Question

Suppose an object is launched from a point 320 feet above the earth with an initial velocity of 128 ft/sec upward, and the only force acting on it thereafter is gravity. Take g = 32 ft/sec2 . (a) Find the highest altitude attained by the object. (b) Determine how long it takes for the object to fall to the ground.

Answer 1

Answer:

(a)Therefore the highest altitude attained by the object is =576 ft .

(b)Therefore the object takes 6 sec to fall to the ground.

Explanation:

Initial velocity: Initial velocity is a velocity from which an object starts to move.

u is usually used for notation of initial notation.

Final velocity: Final velocity is a velocity of an object after certain second from starting.

The final velocity is denoted by v.

Acceleration: The difference of final velocity and initial velocity per unit time

The S.I unit of acceleration is m/s².

(a)

Given that u= 128 ft\sec and g = 32 ft/sec².

At highest point the velocity of the object is 0 i.e v=0

Since the displacement is opposite to the gravity.

Therefore acceleration( a)= -g = -32 ft/sec².
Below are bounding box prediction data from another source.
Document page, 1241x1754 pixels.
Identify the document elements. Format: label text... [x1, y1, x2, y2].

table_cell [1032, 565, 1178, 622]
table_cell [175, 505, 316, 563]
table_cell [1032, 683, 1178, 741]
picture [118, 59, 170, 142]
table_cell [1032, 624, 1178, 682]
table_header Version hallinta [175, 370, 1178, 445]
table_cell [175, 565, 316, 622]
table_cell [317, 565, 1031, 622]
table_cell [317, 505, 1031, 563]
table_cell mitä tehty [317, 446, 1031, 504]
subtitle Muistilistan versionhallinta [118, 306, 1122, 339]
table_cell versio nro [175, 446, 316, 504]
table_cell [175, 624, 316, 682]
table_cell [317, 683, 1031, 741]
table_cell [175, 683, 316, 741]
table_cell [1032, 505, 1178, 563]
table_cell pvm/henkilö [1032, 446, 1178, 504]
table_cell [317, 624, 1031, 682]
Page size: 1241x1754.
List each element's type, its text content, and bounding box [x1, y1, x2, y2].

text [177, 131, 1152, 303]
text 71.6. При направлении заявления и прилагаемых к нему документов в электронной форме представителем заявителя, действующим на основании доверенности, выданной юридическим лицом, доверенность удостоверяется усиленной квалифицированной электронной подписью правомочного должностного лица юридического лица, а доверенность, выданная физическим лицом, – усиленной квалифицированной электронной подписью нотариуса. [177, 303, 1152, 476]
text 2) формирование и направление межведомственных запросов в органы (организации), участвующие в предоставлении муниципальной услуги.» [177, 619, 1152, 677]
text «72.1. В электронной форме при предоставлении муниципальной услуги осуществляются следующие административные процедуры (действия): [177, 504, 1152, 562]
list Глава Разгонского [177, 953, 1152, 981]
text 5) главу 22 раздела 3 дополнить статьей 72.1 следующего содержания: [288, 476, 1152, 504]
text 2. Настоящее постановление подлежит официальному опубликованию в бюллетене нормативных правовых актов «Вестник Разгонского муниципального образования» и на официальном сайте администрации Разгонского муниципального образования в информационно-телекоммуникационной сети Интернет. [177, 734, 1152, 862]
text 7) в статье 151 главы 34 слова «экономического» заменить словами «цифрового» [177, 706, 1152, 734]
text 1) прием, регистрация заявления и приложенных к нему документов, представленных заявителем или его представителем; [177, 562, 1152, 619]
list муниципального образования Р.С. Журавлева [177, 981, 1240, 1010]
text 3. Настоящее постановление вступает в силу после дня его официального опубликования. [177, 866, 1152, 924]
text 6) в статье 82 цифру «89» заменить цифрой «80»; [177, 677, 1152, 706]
To find the time this to happen we use the following formula

$v=u+at$

Here v=0

⇒0=128+(-32) t

⇒32t=128

⇒t = 4 sec

To determine the height we use the following formula

$s=ut+\frac{1}{2} at^2$

$\Rightarrow s= (128\times4)+\frac{1}{2}\times (-32) \times4^2$

⇒s= 256 ft

Therefore the highest altitude attained by the object is =(320+256)ft=576 ft .

(b)

At the highest point the velocity of the object is 0.

so u=0. a=g= 32 ft/sec²  [ since the direction of gravity and the displacement are same] s= 576 ft

To determine the time to fall we use the following formula

$s=ut+\frac{1}{2} at^2$

$\Rightarrow 576 = (0\times t)+\frac{1}{2} \times 32 \times t^2$

$\Rightarrow 16\times t^2=576$

$\Rightarrow t^2=\frac{576}{16}$

$\Rightarrow t^2=36$

⇒t=6 sec

Therefore the object takes 6 sec to fall to the ground.